:: DATA FOR THIS EXERCISE ::
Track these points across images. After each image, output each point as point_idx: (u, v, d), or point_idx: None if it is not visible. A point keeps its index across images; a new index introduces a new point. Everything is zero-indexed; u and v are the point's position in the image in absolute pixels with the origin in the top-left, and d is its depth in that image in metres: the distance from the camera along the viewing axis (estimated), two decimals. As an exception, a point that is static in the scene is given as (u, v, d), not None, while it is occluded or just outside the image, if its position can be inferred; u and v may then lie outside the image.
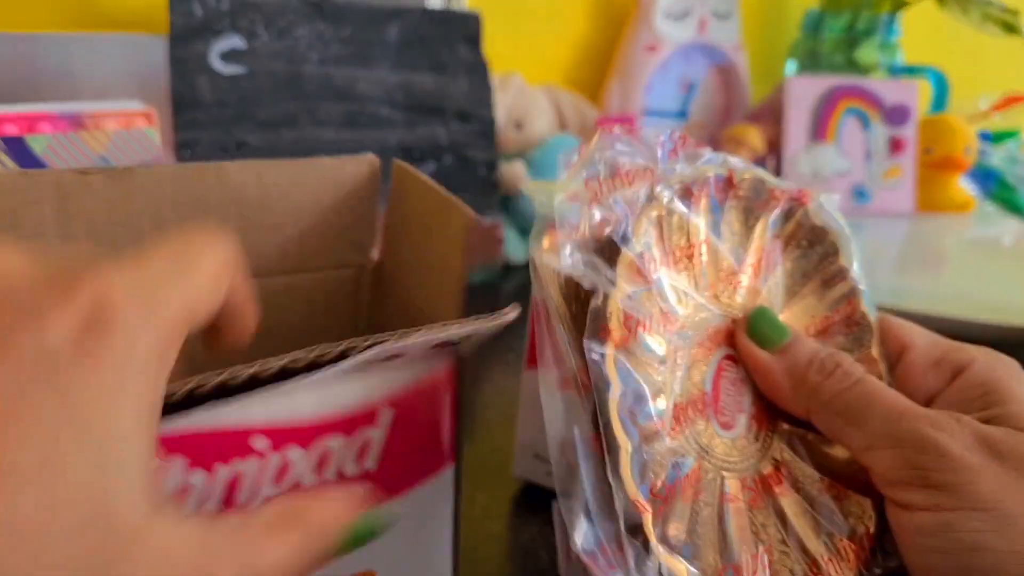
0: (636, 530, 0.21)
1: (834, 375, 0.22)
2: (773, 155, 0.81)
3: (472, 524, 0.35)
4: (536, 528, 0.35)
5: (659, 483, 0.21)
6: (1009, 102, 0.96)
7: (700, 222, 0.25)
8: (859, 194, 0.81)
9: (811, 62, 0.90)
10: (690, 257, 0.25)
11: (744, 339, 0.24)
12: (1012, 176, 0.88)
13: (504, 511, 0.36)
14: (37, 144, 0.47)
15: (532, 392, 0.35)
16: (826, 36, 0.88)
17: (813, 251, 0.27)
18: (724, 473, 0.23)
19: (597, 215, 0.23)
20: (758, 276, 0.26)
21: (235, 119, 0.59)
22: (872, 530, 0.23)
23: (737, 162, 0.26)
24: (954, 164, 0.82)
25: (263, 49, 0.60)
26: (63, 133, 0.48)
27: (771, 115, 0.83)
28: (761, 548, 0.22)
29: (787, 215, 0.27)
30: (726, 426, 0.24)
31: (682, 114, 0.88)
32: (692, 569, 0.21)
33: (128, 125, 0.51)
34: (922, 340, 0.24)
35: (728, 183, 0.26)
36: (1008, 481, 0.19)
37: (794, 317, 0.27)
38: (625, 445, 0.21)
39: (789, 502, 0.24)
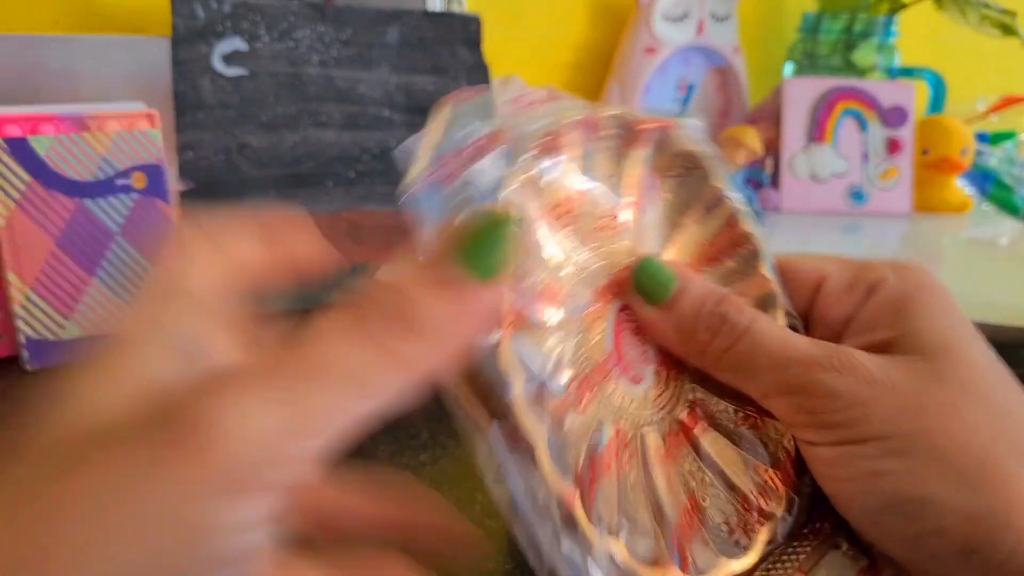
0: (572, 521, 0.19)
1: (720, 332, 0.22)
2: (771, 156, 0.81)
3: (472, 522, 0.35)
4: (536, 526, 0.35)
5: (581, 462, 0.20)
6: (1006, 103, 0.96)
7: (570, 173, 0.23)
8: (856, 195, 0.81)
9: (809, 64, 0.90)
10: (569, 211, 0.23)
11: (632, 295, 0.23)
12: (1009, 177, 0.89)
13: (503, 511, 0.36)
14: (40, 145, 0.48)
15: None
16: (823, 38, 0.89)
17: (690, 177, 0.26)
18: (643, 430, 0.22)
19: (458, 196, 0.20)
20: (638, 214, 0.25)
21: (237, 120, 0.60)
22: (793, 453, 0.23)
23: (594, 106, 0.24)
24: (951, 165, 0.82)
25: (265, 51, 0.61)
26: (66, 134, 0.49)
27: (769, 116, 0.83)
28: (691, 499, 0.22)
29: (659, 146, 0.25)
30: (636, 380, 0.23)
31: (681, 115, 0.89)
32: (632, 545, 0.20)
33: (130, 126, 0.51)
34: (835, 266, 0.24)
35: (590, 125, 0.24)
36: (897, 406, 0.19)
37: (681, 249, 0.25)
38: (540, 435, 0.19)
39: (710, 441, 0.23)
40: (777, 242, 0.72)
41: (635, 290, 0.23)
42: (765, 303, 0.24)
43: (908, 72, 0.91)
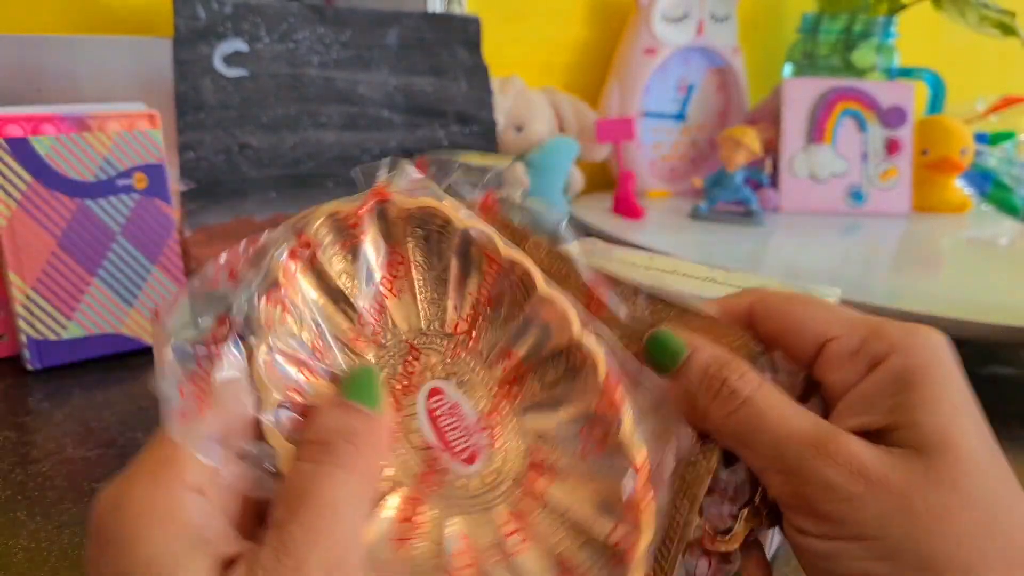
0: None
1: (719, 396, 0.21)
2: (770, 156, 0.81)
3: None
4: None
5: None
6: (1005, 104, 0.97)
7: (304, 315, 0.22)
8: (856, 195, 0.81)
9: (808, 64, 0.90)
10: (320, 349, 0.22)
11: (645, 365, 0.23)
12: (1008, 177, 0.89)
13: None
14: (41, 145, 0.48)
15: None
16: (823, 38, 0.89)
17: (431, 228, 0.23)
18: (495, 511, 0.22)
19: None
20: (396, 293, 0.23)
21: (238, 121, 0.60)
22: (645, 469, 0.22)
23: (297, 221, 0.23)
24: (950, 165, 0.82)
25: (265, 52, 0.61)
26: (67, 134, 0.49)
27: (768, 117, 0.83)
28: (562, 566, 0.21)
29: (382, 219, 0.23)
30: (470, 460, 0.22)
31: (680, 116, 0.89)
32: None
33: (131, 127, 0.52)
34: (842, 327, 0.22)
35: (302, 248, 0.22)
36: (889, 507, 0.19)
37: (457, 302, 0.24)
38: None
39: (558, 491, 0.22)
40: (777, 242, 0.72)
41: (647, 362, 0.23)
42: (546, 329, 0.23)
43: (907, 72, 0.91)
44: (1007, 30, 0.82)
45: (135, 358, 0.52)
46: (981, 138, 0.91)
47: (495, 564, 0.21)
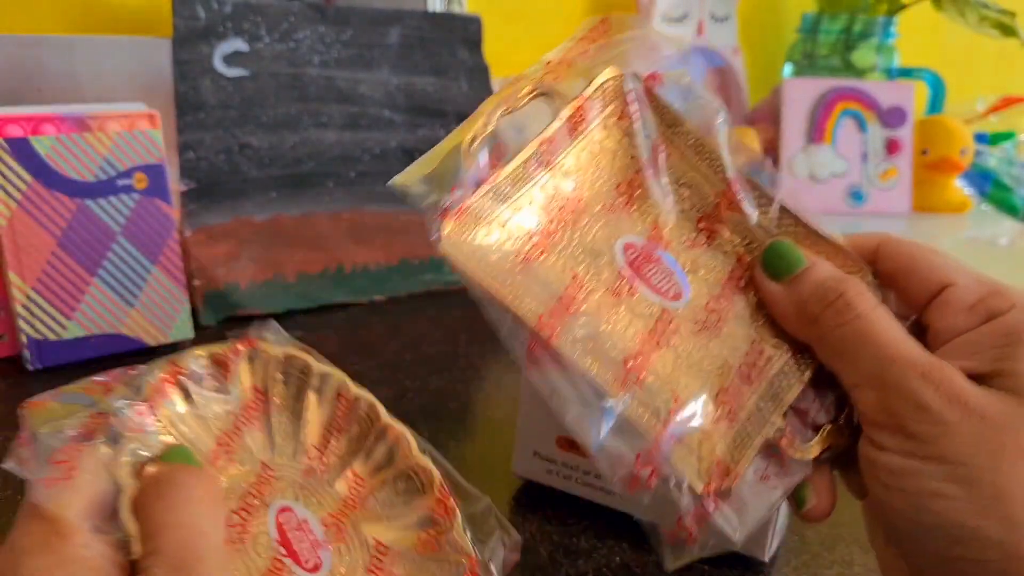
0: None
1: (834, 306, 0.22)
2: (770, 157, 0.81)
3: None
4: (535, 525, 0.35)
5: None
6: (1005, 104, 0.97)
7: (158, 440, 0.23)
8: (855, 195, 0.82)
9: (808, 64, 0.90)
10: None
11: (758, 272, 0.25)
12: (1008, 177, 0.89)
13: (504, 509, 0.36)
14: (41, 145, 0.48)
15: (532, 391, 0.36)
16: (823, 39, 0.89)
17: (292, 373, 0.26)
18: None
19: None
20: (258, 432, 0.25)
21: (238, 121, 0.60)
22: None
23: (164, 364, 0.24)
24: (950, 165, 0.82)
25: (266, 52, 0.61)
26: (67, 134, 0.49)
27: (768, 117, 0.83)
28: None
29: (252, 359, 0.26)
30: (315, 568, 0.24)
31: (680, 116, 0.89)
32: None
33: (131, 127, 0.52)
34: (965, 279, 0.23)
35: (172, 371, 0.24)
36: (979, 438, 0.20)
37: (312, 437, 0.26)
38: None
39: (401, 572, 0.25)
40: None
41: (763, 267, 0.24)
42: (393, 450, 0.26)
43: (907, 72, 0.92)
44: (1007, 30, 0.82)
45: (135, 358, 0.52)
46: (981, 138, 0.91)
47: None
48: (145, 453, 0.21)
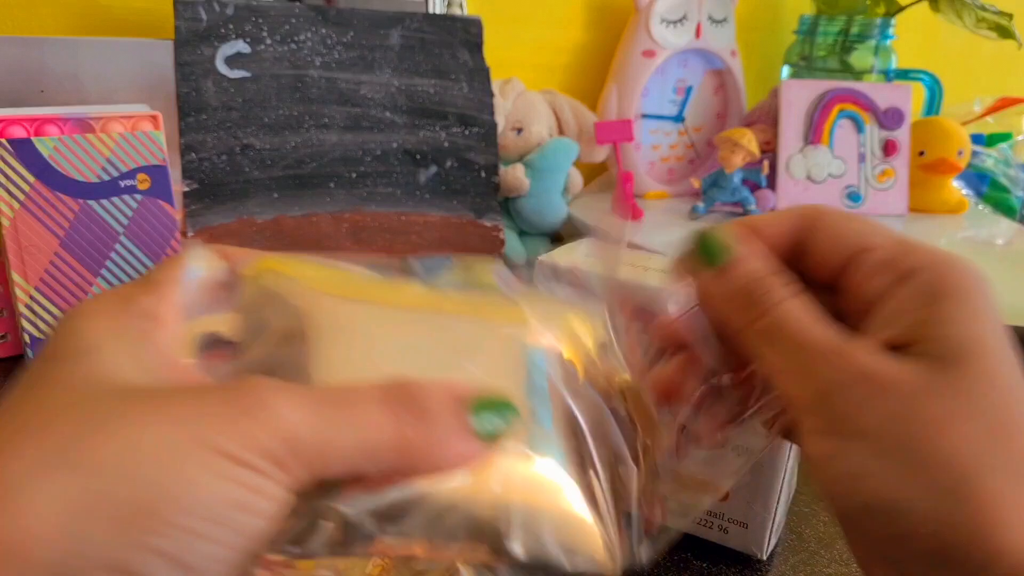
0: None
1: (756, 302, 0.23)
2: (768, 158, 0.82)
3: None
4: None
5: None
6: (1002, 105, 0.97)
7: None
8: (853, 196, 0.82)
9: (805, 66, 0.91)
10: None
11: (690, 259, 0.25)
12: (1005, 178, 0.90)
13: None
14: (44, 146, 0.48)
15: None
16: (820, 40, 0.89)
17: None
18: None
19: None
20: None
21: (240, 122, 0.60)
22: None
23: None
24: (947, 166, 0.83)
25: (267, 53, 0.61)
26: (70, 136, 0.49)
27: (766, 118, 0.84)
28: None
29: None
30: None
31: (678, 118, 0.89)
32: None
33: (134, 128, 0.52)
34: (881, 241, 0.23)
35: None
36: (893, 410, 0.20)
37: None
38: None
39: None
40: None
41: (696, 254, 0.25)
42: None
43: (904, 74, 0.92)
44: (1004, 32, 0.82)
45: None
46: (978, 139, 0.92)
47: None
48: None
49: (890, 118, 0.82)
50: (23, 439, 0.16)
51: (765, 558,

:: ASSIGNMENT ::
While leaving pictures out, reproduce exactly the lines from the beginning of the listing above through the line containing "38: (625, 445, 0.21)", both ends included.

:: ANSWER SPACE ::
Track these points across images. After each image, output each point as point_idx: (u, v, d), or point_idx: None if it is not visible. A point keeps its index across images; a new index introduces a new point. Everything is zero-indexed; u and v are the point's position in the image in absolute pixels with the origin in the top-left, and d is its depth in that image in metres: the distance from the camera along the viewing axis (estimated), two decimals. As an exception, a point that is static in the scene is given as (u, v, d), not None, while it is occluded or just outside the image, if its position can be inferred; u and v may then lie outside the image.
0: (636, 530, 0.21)
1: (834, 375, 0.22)
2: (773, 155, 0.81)
3: (472, 524, 0.35)
4: (536, 528, 0.35)
5: (659, 483, 0.21)
6: (1009, 102, 0.96)
7: (700, 222, 0.25)
8: (859, 194, 0.81)
9: (811, 62, 0.90)
10: (690, 257, 0.25)
11: (744, 339, 0.24)
12: (1012, 176, 0.88)
13: (504, 511, 0.36)
14: (37, 144, 0.47)
15: (532, 392, 0.35)
16: (826, 36, 0.88)
17: (813, 251, 0.27)
18: (724, 473, 0.23)
19: (597, 215, 0.23)
20: (758, 276, 0.26)
21: (235, 119, 0.59)
22: (872, 530, 0.23)
23: (737, 162, 0.26)
24: (954, 164, 0.82)
25: (263, 49, 0.60)
26: (63, 133, 0.48)
27: (771, 115, 0.83)
28: (761, 548, 0.22)
29: (787, 215, 0.27)
30: (726, 426, 0.24)
31: (682, 114, 0.88)
32: (692, 569, 0.21)
33: (128, 125, 0.51)
34: (922, 340, 0.24)
35: (728, 183, 0.26)
36: (1008, 481, 0.19)
37: (794, 317, 0.27)
38: (625, 445, 0.21)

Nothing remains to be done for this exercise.